Across town, totally unaware of the forces gathering to unmask "the hero guy," I snuck out with Chip to test drive the brand new C.H.I.P.-mobile.
I turned Chip into C.H.I.P. the tank commander for the drive since I don't know how to drive, and neither does Chip. Chip drove a tractor once on his grandfather's farm, but he crashed it into a cow. Luckily, the cow was okay, but the tractor was ruined.
But C.H.I.P. the tank commander was perfect driving the C.H.I.P.-mobile because it was kind of like a souped-up, super-high-tech tank. And it had a twelve-speaker, 300 terawatt sound system! (I wanted a sixteen-speaker, 500 terawatt sound system, but I ran out of room. And terawatts.)
We drove to the huge parking lot of this abandoned factory because I wanted to be able to test everything without anybody watching.
First up: The Sticky Net Launcher. C.H.I.P. aimed the launcher's scope at an old couch and fired. The sticky net stuck to the couch like glue!

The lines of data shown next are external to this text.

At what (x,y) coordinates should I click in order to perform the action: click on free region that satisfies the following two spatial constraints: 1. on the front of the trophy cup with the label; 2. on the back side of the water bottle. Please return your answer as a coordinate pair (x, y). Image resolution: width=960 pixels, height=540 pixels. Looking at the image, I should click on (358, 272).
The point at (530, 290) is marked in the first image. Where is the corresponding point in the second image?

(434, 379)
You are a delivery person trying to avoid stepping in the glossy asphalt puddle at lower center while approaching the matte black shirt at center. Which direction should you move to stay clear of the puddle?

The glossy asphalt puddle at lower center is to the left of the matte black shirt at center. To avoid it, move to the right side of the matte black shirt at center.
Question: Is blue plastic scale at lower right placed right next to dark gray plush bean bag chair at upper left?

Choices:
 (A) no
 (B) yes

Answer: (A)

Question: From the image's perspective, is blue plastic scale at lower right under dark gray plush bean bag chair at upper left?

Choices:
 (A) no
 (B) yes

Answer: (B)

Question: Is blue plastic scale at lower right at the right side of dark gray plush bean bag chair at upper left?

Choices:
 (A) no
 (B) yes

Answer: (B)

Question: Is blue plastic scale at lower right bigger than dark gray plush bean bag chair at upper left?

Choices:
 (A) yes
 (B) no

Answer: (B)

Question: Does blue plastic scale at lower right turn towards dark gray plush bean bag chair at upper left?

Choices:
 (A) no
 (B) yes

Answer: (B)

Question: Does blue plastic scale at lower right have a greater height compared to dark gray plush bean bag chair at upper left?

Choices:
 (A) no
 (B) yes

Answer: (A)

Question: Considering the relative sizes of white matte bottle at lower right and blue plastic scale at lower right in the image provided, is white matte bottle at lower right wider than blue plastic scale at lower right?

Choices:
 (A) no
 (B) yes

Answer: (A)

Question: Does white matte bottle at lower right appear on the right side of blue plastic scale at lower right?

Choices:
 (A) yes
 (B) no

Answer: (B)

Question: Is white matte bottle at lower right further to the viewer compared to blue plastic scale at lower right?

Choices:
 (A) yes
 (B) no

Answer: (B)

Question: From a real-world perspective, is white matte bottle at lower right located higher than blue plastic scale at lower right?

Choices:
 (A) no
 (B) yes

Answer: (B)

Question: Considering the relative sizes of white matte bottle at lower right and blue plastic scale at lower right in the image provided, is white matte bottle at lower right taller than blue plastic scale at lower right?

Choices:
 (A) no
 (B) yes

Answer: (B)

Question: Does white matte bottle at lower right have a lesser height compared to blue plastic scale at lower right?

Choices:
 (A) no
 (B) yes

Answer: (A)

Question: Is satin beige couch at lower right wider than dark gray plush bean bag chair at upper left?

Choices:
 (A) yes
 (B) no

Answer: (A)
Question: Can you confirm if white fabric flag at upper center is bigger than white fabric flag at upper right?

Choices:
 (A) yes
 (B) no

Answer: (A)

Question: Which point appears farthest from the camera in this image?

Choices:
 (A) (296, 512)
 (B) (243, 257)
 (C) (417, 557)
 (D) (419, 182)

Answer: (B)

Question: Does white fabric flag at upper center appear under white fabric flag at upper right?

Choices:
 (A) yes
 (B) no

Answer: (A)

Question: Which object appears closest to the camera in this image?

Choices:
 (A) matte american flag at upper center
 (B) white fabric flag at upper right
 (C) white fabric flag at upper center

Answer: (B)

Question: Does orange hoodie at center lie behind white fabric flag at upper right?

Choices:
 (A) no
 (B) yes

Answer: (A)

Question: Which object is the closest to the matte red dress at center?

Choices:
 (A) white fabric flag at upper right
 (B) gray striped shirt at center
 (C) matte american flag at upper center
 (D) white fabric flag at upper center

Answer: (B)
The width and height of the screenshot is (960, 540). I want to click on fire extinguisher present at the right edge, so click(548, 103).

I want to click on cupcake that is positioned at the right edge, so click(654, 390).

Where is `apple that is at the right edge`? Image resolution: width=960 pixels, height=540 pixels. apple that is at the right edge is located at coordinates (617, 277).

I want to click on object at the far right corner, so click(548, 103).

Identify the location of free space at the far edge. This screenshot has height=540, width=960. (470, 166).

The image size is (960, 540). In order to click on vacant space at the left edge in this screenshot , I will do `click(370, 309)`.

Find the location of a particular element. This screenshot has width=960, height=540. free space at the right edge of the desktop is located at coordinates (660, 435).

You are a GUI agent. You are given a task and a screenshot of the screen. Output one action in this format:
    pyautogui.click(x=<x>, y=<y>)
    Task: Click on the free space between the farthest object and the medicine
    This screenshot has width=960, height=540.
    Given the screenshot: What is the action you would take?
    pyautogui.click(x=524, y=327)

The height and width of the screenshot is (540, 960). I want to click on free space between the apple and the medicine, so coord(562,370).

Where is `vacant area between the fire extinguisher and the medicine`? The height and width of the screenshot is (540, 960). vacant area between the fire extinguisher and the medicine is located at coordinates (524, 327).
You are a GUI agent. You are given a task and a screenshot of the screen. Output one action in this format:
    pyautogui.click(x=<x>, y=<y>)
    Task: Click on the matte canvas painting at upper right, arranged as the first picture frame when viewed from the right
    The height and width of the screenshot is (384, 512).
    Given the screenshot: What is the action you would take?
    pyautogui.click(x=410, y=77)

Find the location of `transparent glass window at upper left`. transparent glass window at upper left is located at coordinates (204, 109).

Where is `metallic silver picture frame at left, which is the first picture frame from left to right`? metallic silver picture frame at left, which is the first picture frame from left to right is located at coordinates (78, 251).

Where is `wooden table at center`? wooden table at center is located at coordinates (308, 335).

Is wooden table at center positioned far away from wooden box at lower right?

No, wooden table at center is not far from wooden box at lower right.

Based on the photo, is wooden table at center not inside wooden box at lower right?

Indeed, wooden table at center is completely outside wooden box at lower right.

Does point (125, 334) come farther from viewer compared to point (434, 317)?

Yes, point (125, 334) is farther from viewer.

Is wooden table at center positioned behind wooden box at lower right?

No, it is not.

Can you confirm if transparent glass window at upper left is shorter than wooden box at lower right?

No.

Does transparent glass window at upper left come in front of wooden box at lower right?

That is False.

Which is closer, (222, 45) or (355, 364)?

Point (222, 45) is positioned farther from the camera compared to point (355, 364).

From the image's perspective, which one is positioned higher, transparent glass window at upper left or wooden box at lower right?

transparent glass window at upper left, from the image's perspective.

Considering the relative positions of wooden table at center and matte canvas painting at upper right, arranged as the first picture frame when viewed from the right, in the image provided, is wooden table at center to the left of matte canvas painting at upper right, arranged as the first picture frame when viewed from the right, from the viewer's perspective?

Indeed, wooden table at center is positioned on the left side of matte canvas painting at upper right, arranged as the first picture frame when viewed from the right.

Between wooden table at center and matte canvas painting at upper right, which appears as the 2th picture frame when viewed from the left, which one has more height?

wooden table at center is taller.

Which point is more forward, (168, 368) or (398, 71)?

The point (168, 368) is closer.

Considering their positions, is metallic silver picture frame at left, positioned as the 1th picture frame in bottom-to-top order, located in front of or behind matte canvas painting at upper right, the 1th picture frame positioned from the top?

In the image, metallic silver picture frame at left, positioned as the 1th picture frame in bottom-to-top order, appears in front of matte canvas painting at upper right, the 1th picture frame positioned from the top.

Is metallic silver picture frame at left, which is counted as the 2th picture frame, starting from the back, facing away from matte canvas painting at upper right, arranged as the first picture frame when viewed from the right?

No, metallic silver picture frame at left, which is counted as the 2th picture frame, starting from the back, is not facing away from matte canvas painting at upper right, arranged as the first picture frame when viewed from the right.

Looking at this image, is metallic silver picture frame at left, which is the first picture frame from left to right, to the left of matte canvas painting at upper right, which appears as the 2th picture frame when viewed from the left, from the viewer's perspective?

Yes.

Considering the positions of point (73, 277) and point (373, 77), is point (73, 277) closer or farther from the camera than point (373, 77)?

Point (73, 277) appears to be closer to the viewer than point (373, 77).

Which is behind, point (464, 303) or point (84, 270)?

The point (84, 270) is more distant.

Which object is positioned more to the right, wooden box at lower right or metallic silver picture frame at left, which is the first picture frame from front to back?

Next: The Rope-erang. It was like a boomerang, but it was attached to a rope. I designed it to shoot out and tie up the wacky bad guy it was aimed at and pull him (or her!) back to the C.H.I.P.-mobile. C.H.I.P. aimed at an old garbage can and fired it off. The Rope-erang pulled the garbage can right to us in seconds!
I was feeling pretty good now. I wanted us to try out every cool thing on the C.H.I.P.-mobile, but we were running out of time. I mean, if my mom knew I wasn't in my room sleeping, she'd freak. And if Dad knew, he'd send out his commando team! They'd destroy half the city just trying to look for me.
I decided to test just one more thing, the Gummy Gripper Tires. C.H.I.P. the ninja had used my patented Gummy Grippers to climb up buildings, but with Gummy Gripper Tires, the C.H.I.P.-mobile itself could climb up buildings!
Or so I hoped.
I told C.H.I.P. to drive up to the wall of the factory. He flipped a switch, and a bunch of Gummy Grippers popped out of the tires. He put the C.H.I.P.-mobile in gear . . . and it started climbing up the wall! The Gummy Gripper Tires were working!
Unfortunately, I'd forgotten to fasten my seat belt. "AAAAAHHH!"
I fell right out of the C.H.I.P-mobile! We were three stories up, and I was careening for a pile of bricks below. But then—SWOOSH!—the Rope-erang swooped down and snatched me in mid-air just in time!
PHEW!
C.H.I.P. the tank commander pulled me back into my seat and gave me a cocky smile. "Looks like someone forgot to buckle up."